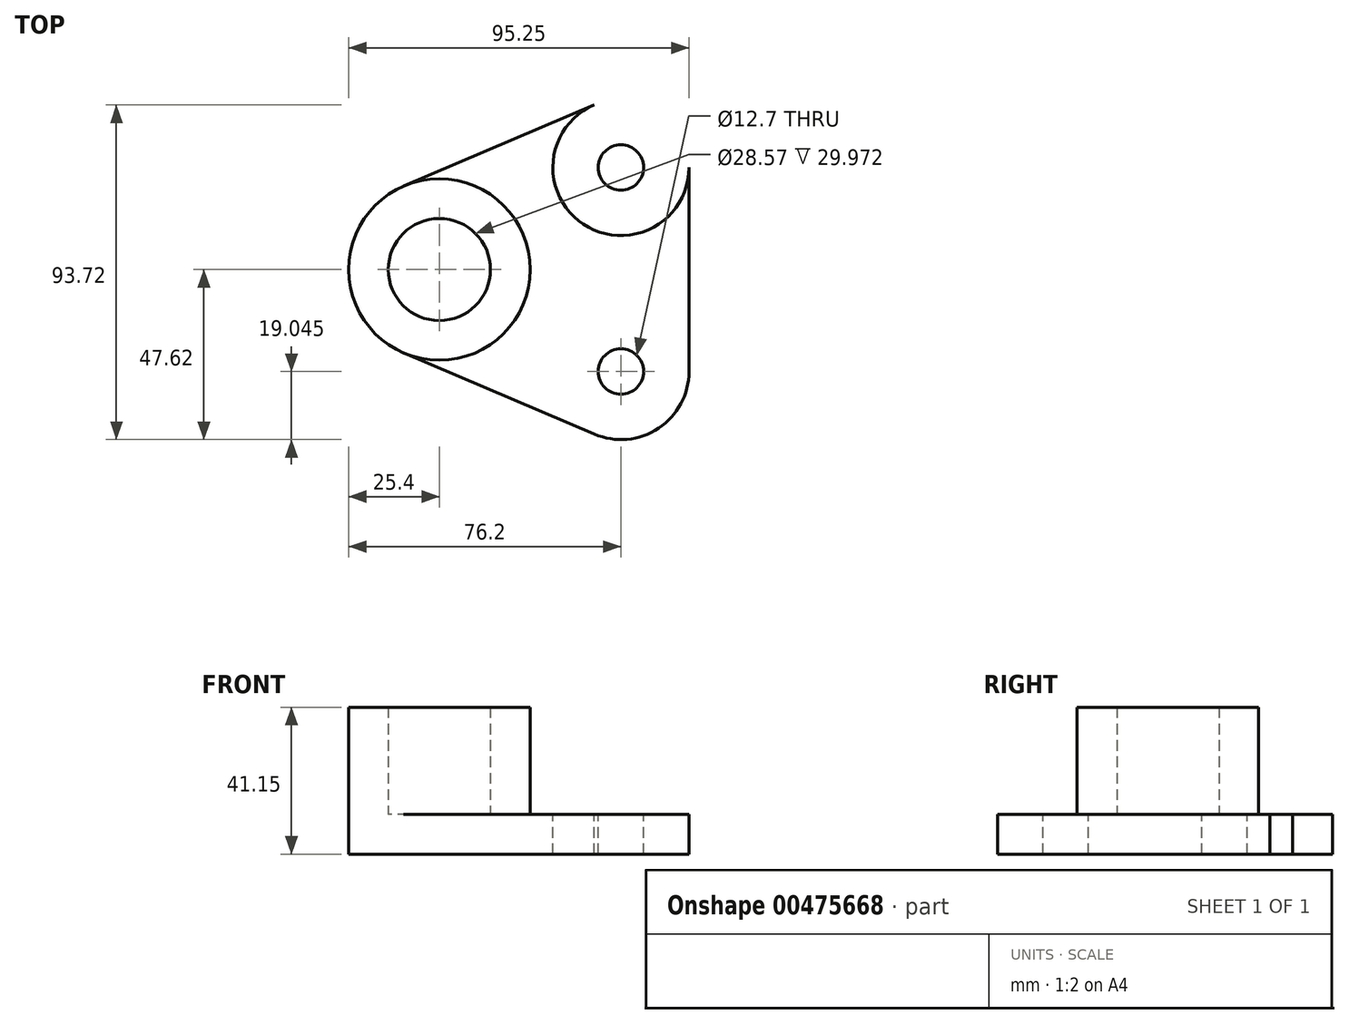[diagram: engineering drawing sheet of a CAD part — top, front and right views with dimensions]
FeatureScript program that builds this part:
annotation { "Feature Type Name" : "Feature", "Feature Type Description" : "" }
export const myFeature = defineFeature(function(context is Context, id is Id, definition is map)
    precondition{}
    {
        {
            var Q0;
            Q0=qCreatedBy(makeId("Top.planeOp"),FACE);
            var sketch = newSketch(context, id + "F0", { "sketchPlane" : qUnion([Q0])});
            skCircle(sketch, "E0", {"center": v(-50.8, 0) * mm, "radius": 25.4 * mm});
            skCircle(sketch, "E1", {"center": v(0, -28.58) * mm, "radius": 6.35 * mm});
            skCircle(sketch, "E2.MirrorC", {"center": v(0, 28.58) * mm, "radius": 6.35 * mm});
            skCircle(sketch, "E3", {"center": v(0, 28.58) * mm, "radius": 19.05 * mm});
            skCircle(sketch, "E4", {"center": v(0, -28.58) * mm, "radius": 19.05 * mm});
            skLineSegment(sketch, "E5", {"start": v(-60.77, 23.36) * mm, "end": v(-7.47, 46.1) * mm});
            skLineSegment(sketch, "E6", {"start": v(19.05, 28.58) * mm, "end": v(19.05, -28.58) * mm});
            skLineSegment(sketch, "E7", {"start": v(-60.77, -23.36) * mm, "end": v(-7.47, -46.1) * mm});
            skCircle(sketch, "E8", {"center": v(-50.8, 0) * mm, "radius": 14.29 * mm});
            skLineSegment(sketch, "E9", {"start": v(15.75, 3.22) * mm, "end": v(15.75, -3.13) * mm});
            skSolve(sketch);
        }
        {
            var Q0;
            {var subQ0=sQuery(id+"F0.wireOp",EDGE,"E5");Q0=makeQuery(id+"F0.imprint","IMPRINT",FACE,{"disambiguationData":[TD([[makeQuery(id+"F0.imprint","IMPRINT",EDGE,{"derivedFrom":subQ0}),-1.0]])]});}
            var Q1;
            Q1=makeQuery(id+"F0.imprint","IMPRINT",FACE,{"disambiguationData":[TD([[makeQuery(id+"F0.imprint","IMPRINT",EDGE,{"derivedFrom":sQuery(id+"F0.wireOp",EDGE,"E2.MirrorC")}),1.0]])]});
            var Q2;
            Q2=makeQuery(id+"F0.imprint","IMPRINT",FACE,{"disambiguationData":[TD([[makeQuery(id+"F0.imprint","IMPRINT",EDGE,{"derivedFrom":sQuery(id+"F0.wireOp",EDGE,"E1")}),-1.0]])]});
            var Q3;
            Q3=makeQuery(id+"F0.imprint","IMPRINT",FACE,{"disambiguationData":[TD([[makeQuery(id+"F0.imprint","IMPRINT",EDGE,{"derivedFrom":sQuery(id+"F0.wireOp",EDGE,"E8")}),-1.0]])]});
            var Q4;
            Q4=makeQuery(id+"F0.imprint","IMPRINT",FACE,{"disambiguationData":[TD([[makeQuery(id+"F0.imprint","IMPRINT",EDGE,{"derivedFrom":sQuery(id+"F0.wireOp",EDGE,"E8")}),1.0]])]});
            extrude(context, id + "F1", {"entities" : qUnion([Q0, Q1, Q2, Q3, Q4]), "oppositeDirection" : true, "depth" : 11.18 * mm});
        }
        {
            var Q0;
            Q0=makeQuery(id+"F0.imprint","IMPRINT",FACE,{"disambiguationData":[TD([[makeQuery(id+"F0.imprint","IMPRINT",EDGE,{"derivedFrom":sQuery(id+"F0.wireOp",EDGE,"E8")}),-1.0]])]});
            extrude(context, id + "F2", {"entities" : qUnion([Q0]), "operationType" : NewBodyOperationType.ADD, "depth" : 29.97 * mm});
        }
    });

————

> **SHORT EXERCISE**: State how many lines in the rows above contain the string "entities". Give only the number.

> **THE COMPLETED TASK**: 2